Au moment où les Etats membres de l’UE s’empressent d’armer leurs drones, les ong et le Parlement européen se mobilisent pour exiger un cadre légal qui établisse principes et responsabilités de leur utilisation afin de protéger les civils contre les “dommages collatéraux” qu’ls provoquent inévitablement.

Publié le 23 septembre 2018 à 20:23

La révélation récente de la présence d’une base de drones au Niger a de nouveau mis le programme américain d’assassinats sous les feux de la rampe internationale. Le rétropédalage du président Trump après les avancées timides effectuées par son prédécesseur Barack Obama sur la transparence et la responsabilité conduit à s’inquiéter encore davantage pour les années à venir.
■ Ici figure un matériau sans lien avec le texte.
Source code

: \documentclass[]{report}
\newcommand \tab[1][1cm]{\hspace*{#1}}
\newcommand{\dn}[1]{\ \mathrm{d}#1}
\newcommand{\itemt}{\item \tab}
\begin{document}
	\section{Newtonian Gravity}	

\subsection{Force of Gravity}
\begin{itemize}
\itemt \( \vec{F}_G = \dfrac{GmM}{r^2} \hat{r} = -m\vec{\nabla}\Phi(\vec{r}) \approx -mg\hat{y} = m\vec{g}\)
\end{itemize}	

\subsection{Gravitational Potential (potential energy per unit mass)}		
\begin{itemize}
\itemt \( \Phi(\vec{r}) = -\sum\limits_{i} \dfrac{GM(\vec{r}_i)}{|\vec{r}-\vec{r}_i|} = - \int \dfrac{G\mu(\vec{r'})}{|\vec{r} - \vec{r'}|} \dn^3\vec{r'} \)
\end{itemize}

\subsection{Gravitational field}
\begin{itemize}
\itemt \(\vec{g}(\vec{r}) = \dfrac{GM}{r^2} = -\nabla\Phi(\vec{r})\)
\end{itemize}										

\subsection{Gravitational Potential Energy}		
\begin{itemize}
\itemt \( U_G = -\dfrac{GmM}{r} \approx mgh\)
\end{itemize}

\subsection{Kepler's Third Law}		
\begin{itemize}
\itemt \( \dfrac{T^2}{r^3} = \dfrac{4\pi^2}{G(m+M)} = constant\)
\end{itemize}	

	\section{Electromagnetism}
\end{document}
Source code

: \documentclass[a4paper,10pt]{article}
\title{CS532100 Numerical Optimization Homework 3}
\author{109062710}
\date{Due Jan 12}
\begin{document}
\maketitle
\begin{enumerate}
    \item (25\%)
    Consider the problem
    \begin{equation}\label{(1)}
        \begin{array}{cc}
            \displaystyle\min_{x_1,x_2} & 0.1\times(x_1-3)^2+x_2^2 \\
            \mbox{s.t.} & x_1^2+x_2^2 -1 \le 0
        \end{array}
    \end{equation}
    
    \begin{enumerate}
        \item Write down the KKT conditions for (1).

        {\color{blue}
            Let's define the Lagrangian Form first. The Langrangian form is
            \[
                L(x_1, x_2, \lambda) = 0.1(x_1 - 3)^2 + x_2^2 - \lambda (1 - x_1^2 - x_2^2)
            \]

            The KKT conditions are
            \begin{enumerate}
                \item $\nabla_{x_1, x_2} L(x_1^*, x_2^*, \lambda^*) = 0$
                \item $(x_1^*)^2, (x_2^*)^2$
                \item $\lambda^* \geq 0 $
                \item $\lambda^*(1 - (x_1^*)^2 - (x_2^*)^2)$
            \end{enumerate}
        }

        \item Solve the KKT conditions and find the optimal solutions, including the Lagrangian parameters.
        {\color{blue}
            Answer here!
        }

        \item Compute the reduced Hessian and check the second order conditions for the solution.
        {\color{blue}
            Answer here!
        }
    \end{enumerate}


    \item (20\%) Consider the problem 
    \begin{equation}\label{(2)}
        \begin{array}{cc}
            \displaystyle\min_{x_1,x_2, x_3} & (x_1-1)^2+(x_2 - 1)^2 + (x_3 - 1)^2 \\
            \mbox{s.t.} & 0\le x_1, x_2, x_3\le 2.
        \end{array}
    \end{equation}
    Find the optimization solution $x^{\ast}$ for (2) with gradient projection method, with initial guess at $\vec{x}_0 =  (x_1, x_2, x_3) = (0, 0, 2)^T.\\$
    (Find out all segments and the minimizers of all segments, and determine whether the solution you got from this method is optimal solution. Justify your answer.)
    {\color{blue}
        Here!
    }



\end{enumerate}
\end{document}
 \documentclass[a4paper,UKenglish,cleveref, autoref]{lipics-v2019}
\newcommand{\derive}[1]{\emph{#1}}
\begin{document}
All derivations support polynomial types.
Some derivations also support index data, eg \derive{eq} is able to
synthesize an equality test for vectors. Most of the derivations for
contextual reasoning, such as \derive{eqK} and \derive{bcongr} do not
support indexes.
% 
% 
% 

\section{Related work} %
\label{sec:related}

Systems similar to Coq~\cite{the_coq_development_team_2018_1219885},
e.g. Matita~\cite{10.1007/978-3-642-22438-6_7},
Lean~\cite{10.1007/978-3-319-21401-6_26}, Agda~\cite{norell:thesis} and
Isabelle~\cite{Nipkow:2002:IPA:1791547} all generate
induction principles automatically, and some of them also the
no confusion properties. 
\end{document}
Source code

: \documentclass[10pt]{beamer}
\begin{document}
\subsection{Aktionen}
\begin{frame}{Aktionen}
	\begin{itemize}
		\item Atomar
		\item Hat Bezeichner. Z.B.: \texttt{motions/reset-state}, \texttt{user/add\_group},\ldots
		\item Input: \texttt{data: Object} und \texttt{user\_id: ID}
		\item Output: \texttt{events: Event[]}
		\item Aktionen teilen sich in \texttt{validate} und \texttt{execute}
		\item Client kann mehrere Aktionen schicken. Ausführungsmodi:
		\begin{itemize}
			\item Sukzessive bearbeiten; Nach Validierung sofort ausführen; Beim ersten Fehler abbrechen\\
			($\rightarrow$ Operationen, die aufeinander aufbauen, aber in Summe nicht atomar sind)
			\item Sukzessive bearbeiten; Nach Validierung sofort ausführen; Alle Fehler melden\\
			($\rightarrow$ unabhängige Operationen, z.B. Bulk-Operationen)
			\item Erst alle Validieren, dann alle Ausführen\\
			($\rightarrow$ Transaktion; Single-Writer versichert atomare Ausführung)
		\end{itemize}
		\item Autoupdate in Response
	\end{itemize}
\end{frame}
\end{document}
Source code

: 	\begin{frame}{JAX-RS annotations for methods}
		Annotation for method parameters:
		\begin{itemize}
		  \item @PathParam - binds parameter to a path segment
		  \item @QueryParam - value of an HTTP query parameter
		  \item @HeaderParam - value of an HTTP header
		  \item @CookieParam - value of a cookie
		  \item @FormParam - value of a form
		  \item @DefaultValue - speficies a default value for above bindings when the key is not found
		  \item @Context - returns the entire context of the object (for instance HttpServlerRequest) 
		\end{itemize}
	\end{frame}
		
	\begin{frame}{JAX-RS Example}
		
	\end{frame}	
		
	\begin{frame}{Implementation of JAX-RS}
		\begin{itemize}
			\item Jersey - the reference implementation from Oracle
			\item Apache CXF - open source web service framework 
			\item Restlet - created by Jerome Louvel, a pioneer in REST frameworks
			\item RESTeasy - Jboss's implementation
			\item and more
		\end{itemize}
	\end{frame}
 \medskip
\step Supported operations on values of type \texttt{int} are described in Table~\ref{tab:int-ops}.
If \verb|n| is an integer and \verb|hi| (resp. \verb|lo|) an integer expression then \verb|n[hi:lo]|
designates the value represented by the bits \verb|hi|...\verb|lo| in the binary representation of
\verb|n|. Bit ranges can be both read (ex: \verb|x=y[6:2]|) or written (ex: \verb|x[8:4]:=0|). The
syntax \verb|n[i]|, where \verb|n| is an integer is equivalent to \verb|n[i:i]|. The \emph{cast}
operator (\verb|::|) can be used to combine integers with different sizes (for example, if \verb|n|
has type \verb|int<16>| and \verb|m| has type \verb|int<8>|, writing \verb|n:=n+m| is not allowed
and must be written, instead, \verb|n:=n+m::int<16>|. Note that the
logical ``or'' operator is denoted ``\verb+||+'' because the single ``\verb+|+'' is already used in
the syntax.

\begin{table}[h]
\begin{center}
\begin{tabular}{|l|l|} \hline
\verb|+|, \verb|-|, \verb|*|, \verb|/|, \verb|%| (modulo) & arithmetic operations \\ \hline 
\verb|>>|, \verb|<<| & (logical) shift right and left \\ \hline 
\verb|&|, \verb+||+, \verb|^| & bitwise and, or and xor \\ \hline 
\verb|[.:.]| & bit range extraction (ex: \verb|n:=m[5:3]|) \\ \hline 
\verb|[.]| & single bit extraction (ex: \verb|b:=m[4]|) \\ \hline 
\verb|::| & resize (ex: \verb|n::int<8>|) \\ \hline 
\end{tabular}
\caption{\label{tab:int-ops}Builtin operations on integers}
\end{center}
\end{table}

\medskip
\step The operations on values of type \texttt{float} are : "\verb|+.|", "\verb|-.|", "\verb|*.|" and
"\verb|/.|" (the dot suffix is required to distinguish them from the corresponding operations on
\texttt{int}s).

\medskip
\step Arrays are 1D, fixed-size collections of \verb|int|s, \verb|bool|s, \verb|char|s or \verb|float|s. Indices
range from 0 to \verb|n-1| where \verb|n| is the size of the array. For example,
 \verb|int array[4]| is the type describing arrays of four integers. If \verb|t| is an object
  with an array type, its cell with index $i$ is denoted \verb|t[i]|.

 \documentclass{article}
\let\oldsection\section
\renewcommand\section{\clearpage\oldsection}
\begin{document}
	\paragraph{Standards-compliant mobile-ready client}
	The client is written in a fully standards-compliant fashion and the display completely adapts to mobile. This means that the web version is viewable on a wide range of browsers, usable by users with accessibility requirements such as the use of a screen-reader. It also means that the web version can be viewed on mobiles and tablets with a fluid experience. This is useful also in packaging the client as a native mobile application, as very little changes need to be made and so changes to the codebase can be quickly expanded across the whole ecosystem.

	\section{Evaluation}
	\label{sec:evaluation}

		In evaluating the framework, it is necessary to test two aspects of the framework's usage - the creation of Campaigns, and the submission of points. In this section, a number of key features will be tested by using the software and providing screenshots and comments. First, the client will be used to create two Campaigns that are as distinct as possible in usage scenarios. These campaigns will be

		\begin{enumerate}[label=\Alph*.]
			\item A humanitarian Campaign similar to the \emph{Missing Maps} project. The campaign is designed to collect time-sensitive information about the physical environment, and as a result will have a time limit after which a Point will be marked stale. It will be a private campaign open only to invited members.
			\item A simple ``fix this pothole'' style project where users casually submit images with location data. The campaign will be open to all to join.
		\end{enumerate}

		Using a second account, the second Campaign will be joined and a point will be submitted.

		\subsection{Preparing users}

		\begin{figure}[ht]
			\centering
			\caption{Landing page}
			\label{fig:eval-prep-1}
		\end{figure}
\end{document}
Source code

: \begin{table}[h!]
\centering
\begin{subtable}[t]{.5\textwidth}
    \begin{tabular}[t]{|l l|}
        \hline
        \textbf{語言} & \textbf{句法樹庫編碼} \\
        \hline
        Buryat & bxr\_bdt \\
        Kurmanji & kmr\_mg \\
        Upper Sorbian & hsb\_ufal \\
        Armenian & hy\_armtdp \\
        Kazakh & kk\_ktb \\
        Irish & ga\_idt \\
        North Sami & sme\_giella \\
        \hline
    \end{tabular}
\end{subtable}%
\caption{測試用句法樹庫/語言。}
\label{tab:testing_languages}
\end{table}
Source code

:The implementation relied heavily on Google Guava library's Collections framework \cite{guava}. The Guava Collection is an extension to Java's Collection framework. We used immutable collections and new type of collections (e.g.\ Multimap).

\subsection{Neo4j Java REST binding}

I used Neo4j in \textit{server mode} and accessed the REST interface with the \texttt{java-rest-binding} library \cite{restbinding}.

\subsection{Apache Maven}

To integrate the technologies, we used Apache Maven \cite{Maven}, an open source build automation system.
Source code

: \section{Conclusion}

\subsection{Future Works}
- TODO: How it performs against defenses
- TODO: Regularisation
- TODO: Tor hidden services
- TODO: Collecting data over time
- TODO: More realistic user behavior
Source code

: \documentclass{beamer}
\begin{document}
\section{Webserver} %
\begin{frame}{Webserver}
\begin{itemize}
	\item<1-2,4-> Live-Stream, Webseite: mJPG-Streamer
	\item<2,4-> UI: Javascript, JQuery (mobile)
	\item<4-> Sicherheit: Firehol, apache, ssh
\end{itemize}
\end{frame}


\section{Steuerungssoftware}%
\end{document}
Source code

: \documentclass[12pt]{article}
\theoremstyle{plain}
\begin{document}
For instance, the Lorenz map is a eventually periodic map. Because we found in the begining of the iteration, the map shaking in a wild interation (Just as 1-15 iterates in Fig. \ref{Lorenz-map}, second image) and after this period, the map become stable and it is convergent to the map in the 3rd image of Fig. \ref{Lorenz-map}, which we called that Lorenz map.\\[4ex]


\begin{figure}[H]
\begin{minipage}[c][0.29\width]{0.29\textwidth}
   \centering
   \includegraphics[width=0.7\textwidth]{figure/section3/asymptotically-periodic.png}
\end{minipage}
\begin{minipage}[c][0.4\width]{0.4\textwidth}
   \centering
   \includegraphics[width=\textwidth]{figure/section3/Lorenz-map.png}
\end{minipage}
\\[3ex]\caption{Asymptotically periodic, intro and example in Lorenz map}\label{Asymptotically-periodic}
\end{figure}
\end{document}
Avec les conflits qui se profilent à l’horizon, il est primordial que les États membres de l’UE et l’Union européenne elle-même s’expriment sur ces politiques meurtrières et repoussent les nouvelles tentatives de saper les principes juridiques internationaux et de la dignité humaine à travers le programme d’assassinats par drones.

Une résolution adoptée le 12 septembre par le Parlement européen montre clairement que l’UE peut jouer un rôle dans ce dossier. Ce texte lançait un appel au Conseil de l’UE visant à "veiller à ce que l’utilisation de drones armés soit conforme aux obligations qui leur incombent en vertu du droit international, y compris le droit international relatifs aux  droits de l’homme et le droit international humanitaire, et à ce que soient établies des normes strictes et contraignantes régissant la prestation de toute forme d’assistance à des opérations impliquant l’utilisation de drones tueurs".

Certes, il s’agit d’un appel opportun, car le développement et l’utilisation des drones armés en Europe se répandent rapidement. La France est en train d’armer son drone américain MQ-9 Reaper, les Pays-Bas et la Belgique viennent d’annoncer leur achat de Reapers américains "armables", tandis que l’Allemagne choisit de louer des drones Heron TP israéliens. Parallèlement, un consortium européen fabricant d’armes cherche également à augmenter les investissements dans la défense pour développer ses propres drones militaires.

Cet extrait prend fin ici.